RECORDS SHOWN START

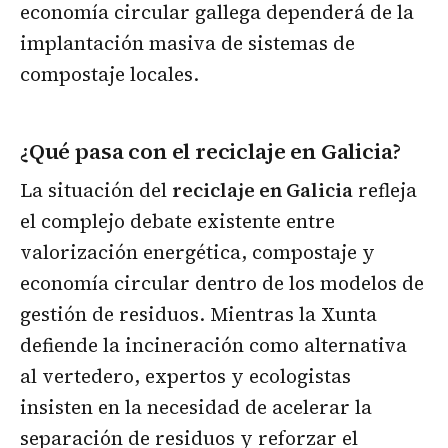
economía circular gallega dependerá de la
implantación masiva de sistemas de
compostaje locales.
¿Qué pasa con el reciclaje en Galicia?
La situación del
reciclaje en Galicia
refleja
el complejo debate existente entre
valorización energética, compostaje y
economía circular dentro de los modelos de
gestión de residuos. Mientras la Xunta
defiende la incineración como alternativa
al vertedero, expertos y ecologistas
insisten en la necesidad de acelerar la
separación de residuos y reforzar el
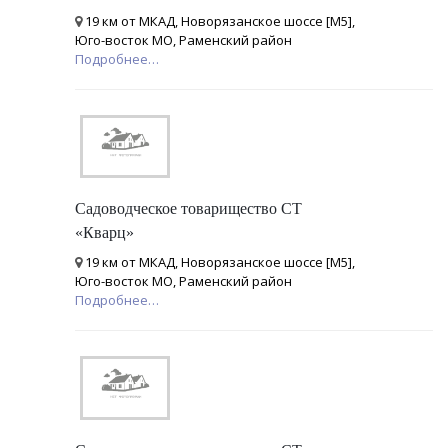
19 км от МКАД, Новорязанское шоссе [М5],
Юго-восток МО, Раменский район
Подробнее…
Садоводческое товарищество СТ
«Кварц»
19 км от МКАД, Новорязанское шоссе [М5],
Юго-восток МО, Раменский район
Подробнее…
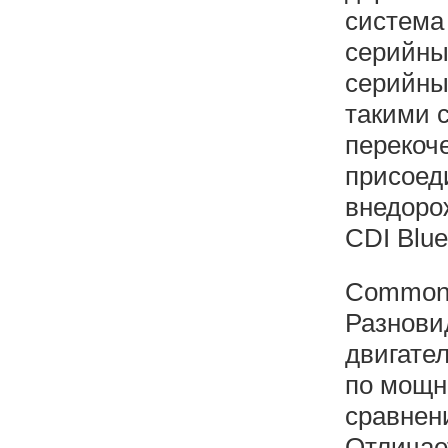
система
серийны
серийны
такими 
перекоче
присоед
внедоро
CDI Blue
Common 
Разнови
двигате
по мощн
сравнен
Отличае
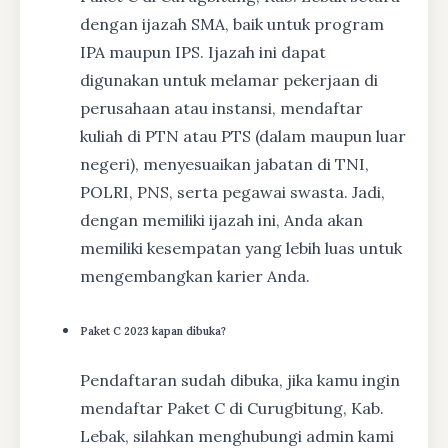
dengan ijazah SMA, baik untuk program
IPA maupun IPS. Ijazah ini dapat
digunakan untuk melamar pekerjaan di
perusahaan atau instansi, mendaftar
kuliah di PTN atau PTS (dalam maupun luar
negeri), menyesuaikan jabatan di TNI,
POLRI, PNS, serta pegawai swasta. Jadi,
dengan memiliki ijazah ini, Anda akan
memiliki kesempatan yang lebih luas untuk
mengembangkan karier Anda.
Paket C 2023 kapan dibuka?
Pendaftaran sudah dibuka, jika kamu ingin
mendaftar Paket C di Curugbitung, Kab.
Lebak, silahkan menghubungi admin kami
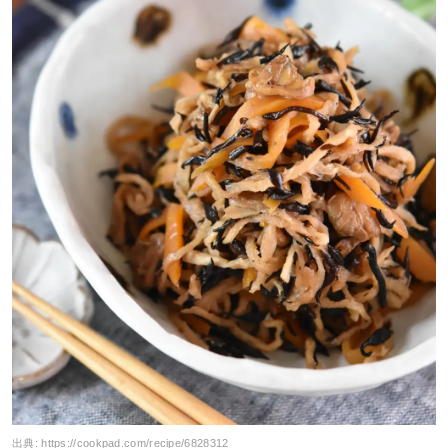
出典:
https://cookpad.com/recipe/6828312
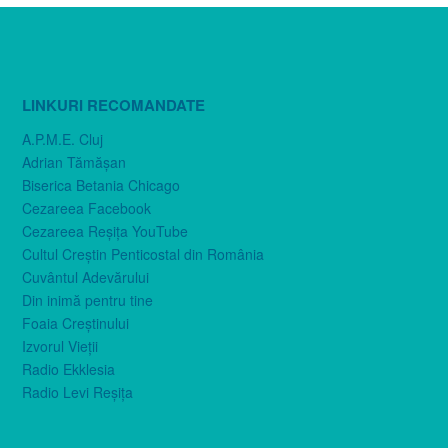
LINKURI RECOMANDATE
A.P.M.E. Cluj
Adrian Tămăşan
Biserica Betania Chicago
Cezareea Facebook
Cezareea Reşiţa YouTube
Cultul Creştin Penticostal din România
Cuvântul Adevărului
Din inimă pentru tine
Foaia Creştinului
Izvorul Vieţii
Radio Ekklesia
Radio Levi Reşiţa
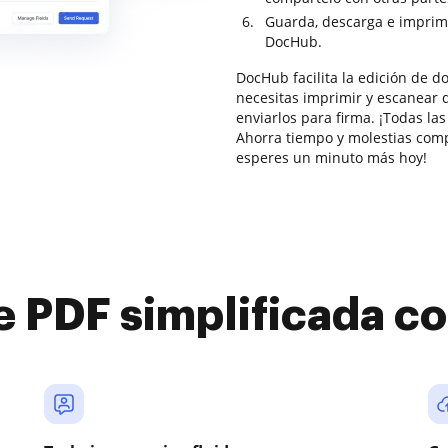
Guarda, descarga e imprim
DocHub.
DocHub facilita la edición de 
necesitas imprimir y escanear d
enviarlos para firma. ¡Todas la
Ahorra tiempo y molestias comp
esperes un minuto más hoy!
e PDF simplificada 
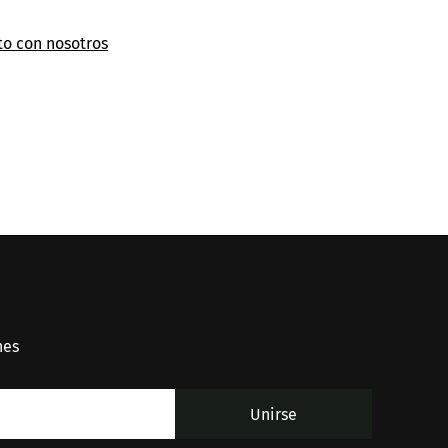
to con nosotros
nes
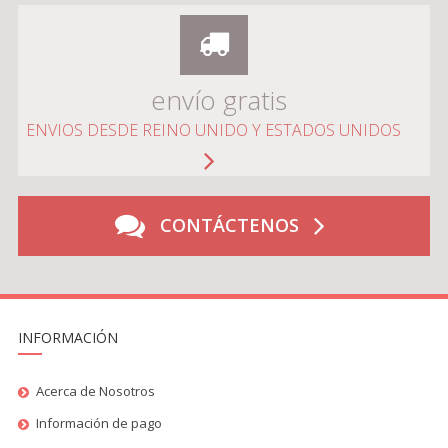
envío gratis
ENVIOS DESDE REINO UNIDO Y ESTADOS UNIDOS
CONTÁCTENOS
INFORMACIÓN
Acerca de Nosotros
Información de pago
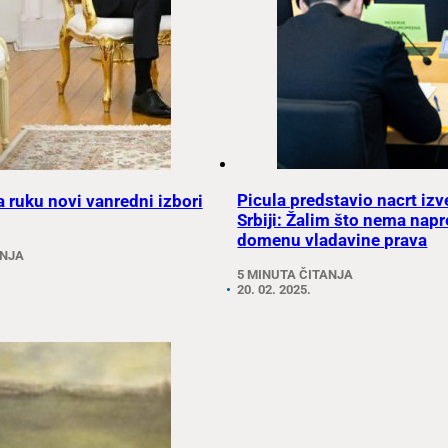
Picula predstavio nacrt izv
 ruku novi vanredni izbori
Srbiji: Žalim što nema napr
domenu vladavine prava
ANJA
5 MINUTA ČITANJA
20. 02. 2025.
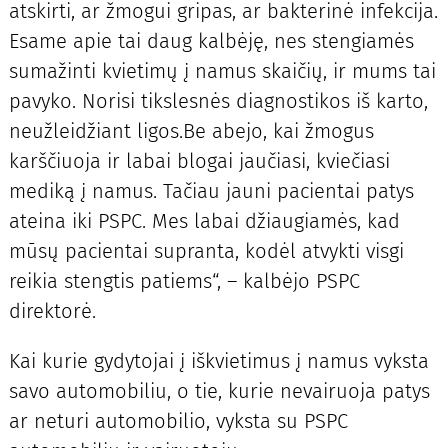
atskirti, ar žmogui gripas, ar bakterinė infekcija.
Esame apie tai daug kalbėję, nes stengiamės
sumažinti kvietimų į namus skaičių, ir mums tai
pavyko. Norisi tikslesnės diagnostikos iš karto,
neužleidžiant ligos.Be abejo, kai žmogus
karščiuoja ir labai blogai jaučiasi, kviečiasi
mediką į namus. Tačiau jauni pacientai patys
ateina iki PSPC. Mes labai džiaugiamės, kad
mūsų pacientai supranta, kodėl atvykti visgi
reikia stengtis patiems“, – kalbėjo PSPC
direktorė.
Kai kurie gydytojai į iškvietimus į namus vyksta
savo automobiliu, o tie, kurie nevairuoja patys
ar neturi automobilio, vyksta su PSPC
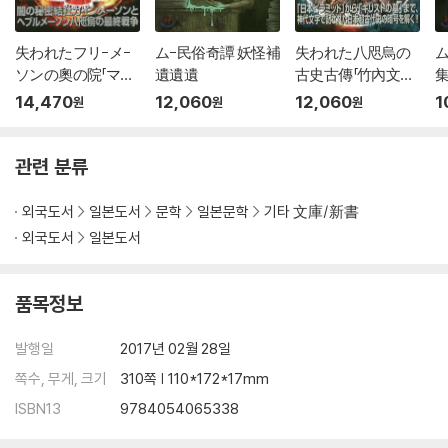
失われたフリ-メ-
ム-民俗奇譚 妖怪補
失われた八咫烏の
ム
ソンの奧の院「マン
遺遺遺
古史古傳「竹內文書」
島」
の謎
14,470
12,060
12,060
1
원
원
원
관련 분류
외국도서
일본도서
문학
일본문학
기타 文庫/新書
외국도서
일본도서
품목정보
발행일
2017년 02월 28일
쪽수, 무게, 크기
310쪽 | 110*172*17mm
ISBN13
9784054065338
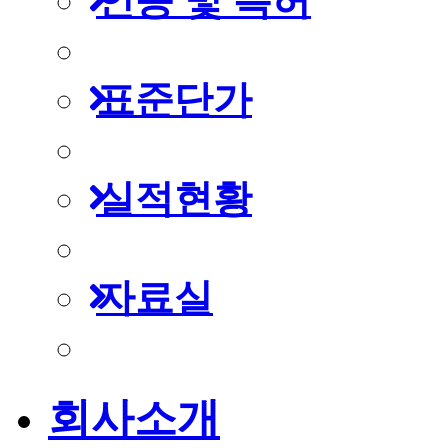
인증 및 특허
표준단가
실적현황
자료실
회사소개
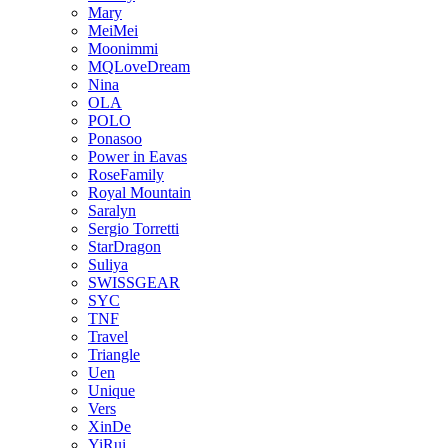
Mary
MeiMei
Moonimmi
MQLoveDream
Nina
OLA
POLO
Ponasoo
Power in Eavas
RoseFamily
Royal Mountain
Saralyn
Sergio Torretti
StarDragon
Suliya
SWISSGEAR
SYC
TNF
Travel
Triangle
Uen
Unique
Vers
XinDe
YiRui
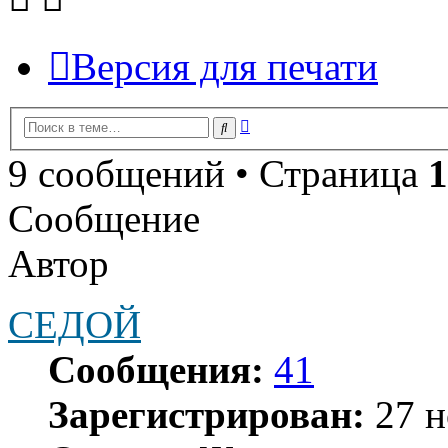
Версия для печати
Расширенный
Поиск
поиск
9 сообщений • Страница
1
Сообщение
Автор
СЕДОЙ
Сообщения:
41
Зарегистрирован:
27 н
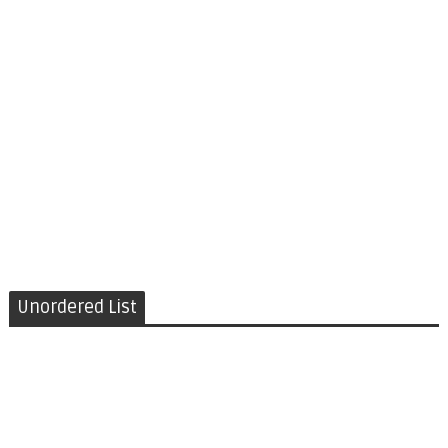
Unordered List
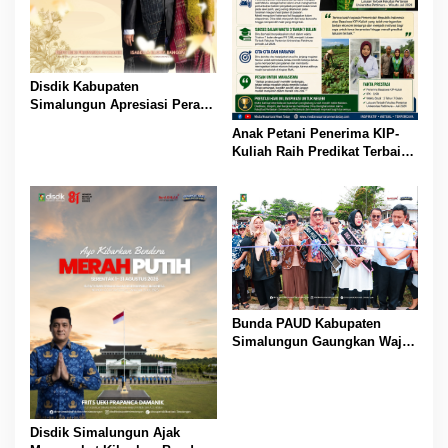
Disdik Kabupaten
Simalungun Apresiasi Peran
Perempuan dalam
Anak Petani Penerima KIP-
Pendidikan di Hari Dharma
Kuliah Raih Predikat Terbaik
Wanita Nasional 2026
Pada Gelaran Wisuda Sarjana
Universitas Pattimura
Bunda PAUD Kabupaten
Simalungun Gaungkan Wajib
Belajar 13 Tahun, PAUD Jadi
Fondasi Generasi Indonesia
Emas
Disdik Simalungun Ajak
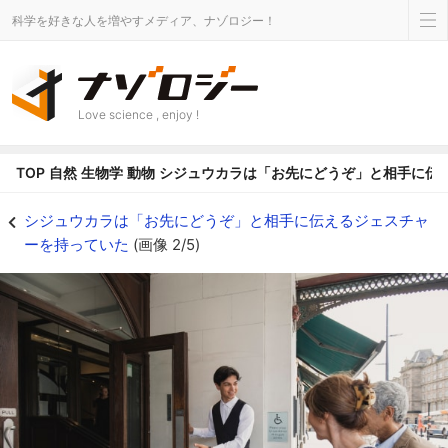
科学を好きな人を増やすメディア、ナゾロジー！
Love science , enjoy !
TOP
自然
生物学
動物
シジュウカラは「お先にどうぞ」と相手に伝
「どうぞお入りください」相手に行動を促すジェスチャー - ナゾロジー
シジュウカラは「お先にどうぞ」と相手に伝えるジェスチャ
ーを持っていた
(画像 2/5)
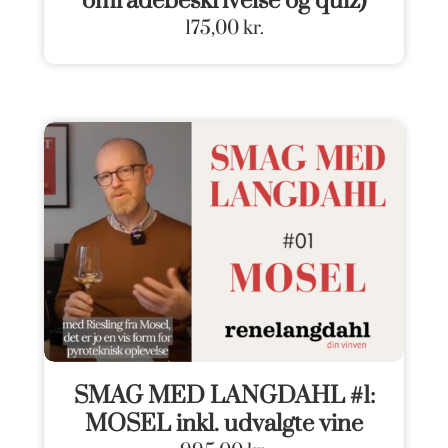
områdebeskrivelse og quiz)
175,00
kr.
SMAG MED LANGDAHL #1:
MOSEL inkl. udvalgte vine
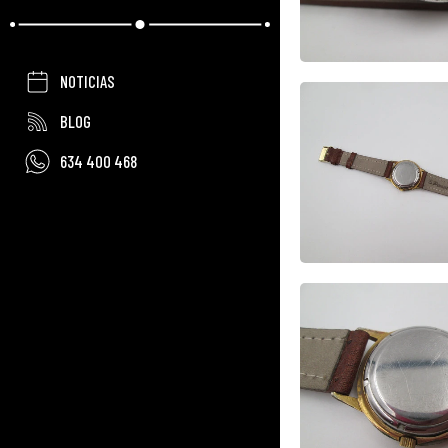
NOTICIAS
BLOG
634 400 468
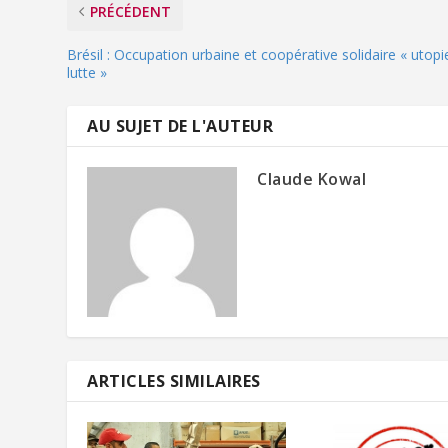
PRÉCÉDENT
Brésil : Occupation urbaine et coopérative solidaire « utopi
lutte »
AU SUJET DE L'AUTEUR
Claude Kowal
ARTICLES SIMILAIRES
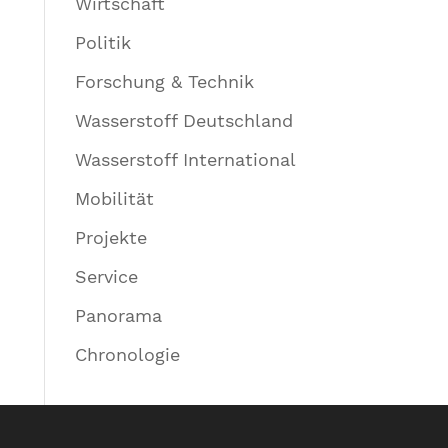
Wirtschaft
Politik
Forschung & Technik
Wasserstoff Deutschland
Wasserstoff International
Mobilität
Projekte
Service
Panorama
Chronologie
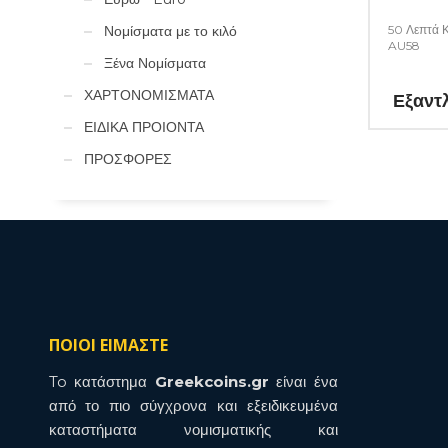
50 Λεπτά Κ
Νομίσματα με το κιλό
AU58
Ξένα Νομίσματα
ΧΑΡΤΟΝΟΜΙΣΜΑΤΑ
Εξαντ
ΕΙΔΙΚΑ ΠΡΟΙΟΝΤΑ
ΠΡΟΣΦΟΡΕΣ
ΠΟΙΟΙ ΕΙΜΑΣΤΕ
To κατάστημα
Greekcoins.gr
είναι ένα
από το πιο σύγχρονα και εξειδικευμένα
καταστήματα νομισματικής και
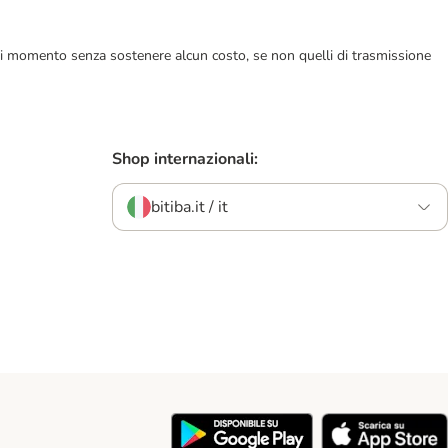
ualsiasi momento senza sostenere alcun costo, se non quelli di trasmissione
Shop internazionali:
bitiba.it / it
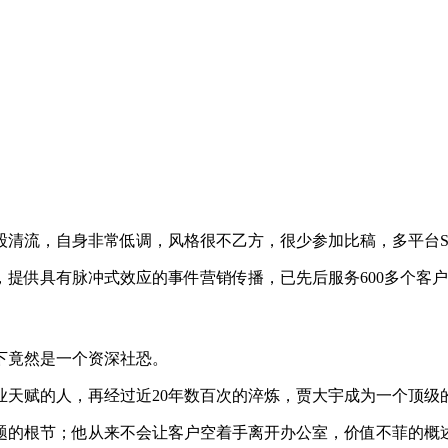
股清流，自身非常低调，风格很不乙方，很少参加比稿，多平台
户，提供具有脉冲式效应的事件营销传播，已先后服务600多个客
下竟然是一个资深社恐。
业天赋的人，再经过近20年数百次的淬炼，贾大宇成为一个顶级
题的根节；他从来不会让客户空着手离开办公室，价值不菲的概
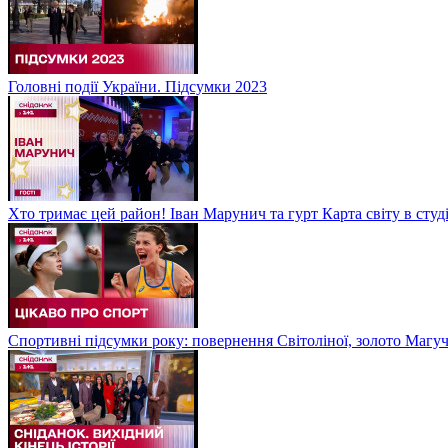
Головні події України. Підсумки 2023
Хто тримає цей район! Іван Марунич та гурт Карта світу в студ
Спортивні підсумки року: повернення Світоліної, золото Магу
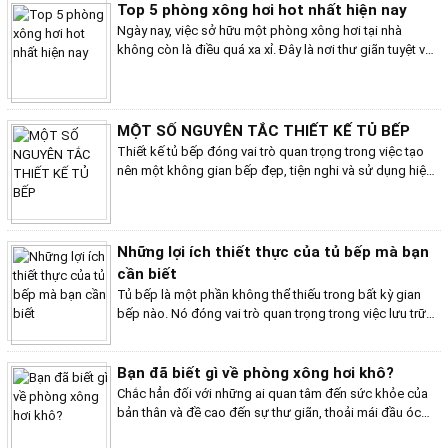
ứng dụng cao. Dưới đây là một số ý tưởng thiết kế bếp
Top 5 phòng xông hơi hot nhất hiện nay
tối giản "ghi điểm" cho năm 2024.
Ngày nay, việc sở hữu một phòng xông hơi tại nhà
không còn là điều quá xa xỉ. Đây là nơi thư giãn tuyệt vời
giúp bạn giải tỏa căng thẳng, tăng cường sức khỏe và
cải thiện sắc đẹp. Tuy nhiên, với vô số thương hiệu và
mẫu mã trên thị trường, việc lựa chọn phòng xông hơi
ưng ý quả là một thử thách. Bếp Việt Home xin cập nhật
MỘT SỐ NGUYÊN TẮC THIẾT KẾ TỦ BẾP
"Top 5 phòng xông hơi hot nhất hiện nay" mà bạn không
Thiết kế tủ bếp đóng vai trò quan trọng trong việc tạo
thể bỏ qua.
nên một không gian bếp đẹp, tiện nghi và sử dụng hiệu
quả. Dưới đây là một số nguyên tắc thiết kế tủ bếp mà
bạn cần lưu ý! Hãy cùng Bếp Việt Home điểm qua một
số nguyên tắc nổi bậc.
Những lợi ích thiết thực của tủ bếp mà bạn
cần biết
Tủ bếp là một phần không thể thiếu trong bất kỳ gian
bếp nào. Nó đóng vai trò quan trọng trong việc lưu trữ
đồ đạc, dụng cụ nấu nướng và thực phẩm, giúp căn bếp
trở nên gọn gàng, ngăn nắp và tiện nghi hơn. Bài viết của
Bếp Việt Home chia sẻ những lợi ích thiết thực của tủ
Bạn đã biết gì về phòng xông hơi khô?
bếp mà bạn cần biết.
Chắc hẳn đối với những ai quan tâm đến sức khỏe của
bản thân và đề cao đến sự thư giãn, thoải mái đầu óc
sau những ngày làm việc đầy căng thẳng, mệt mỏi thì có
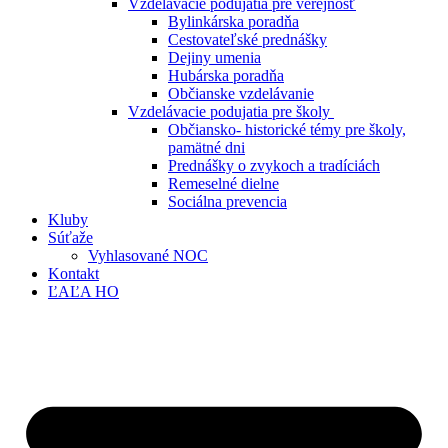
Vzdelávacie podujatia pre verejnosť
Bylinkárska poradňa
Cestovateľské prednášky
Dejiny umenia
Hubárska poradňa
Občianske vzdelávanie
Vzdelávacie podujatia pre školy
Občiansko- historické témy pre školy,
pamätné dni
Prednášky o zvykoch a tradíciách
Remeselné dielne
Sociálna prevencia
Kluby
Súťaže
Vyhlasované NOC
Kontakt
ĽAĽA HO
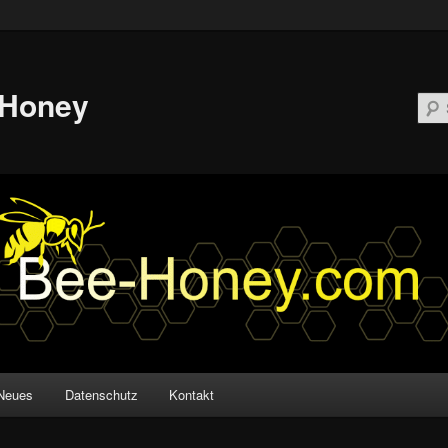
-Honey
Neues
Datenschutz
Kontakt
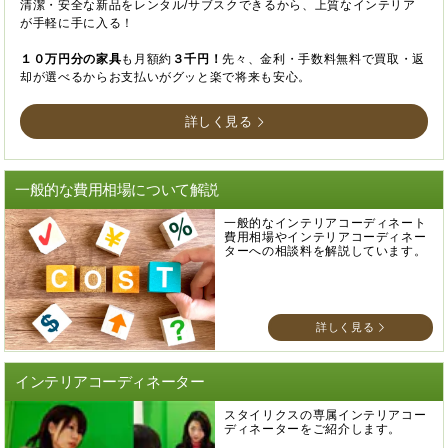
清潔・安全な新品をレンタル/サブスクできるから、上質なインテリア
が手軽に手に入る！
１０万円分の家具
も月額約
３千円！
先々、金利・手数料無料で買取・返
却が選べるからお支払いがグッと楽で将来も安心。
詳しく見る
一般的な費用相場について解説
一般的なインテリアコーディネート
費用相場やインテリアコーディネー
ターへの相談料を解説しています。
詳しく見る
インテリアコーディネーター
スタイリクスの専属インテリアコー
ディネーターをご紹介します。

RECORDS SHOWN END

Your answer must be exactly the lines from the one containing "Cestovateľské prednášky" through the last line of the records above, both included, with every picture left out.

Cestovateľské prednášky
Dejiny umenia
Hubárska poradňa
Občianske vzdelávanie
Vzdelávacie podujatia pre školy
Občiansko- historické témy pre školy,
pamätné dni
Prednášky o zvykoch a tradíciách
Remeselné dielne
Sociálna prevencia
Kluby
Súťaže
Vyhlasované NOC
Kontakt
ĽAĽA HO
-Honey
Neues
Datenschutz
Kontakt
清潔・安全な新品をレンタル/サブスクできるから、上質なインテリア
が手軽に手に入る！
１０万円分の家具
も月額約
３千円！
先々、金利・手数料無料で買取・返
却が選べるからお支払いがグッと楽で将来も安心。
詳しく見る
一般的な費用相場について解説
一般的なインテリアコーディネート
費用相場やインテリアコーディネー
ターへの相談料を解説しています。
詳しく見る
インテリアコーディネーター
スタイリクスの専属インテリアコー
ディネーターをご紹介します。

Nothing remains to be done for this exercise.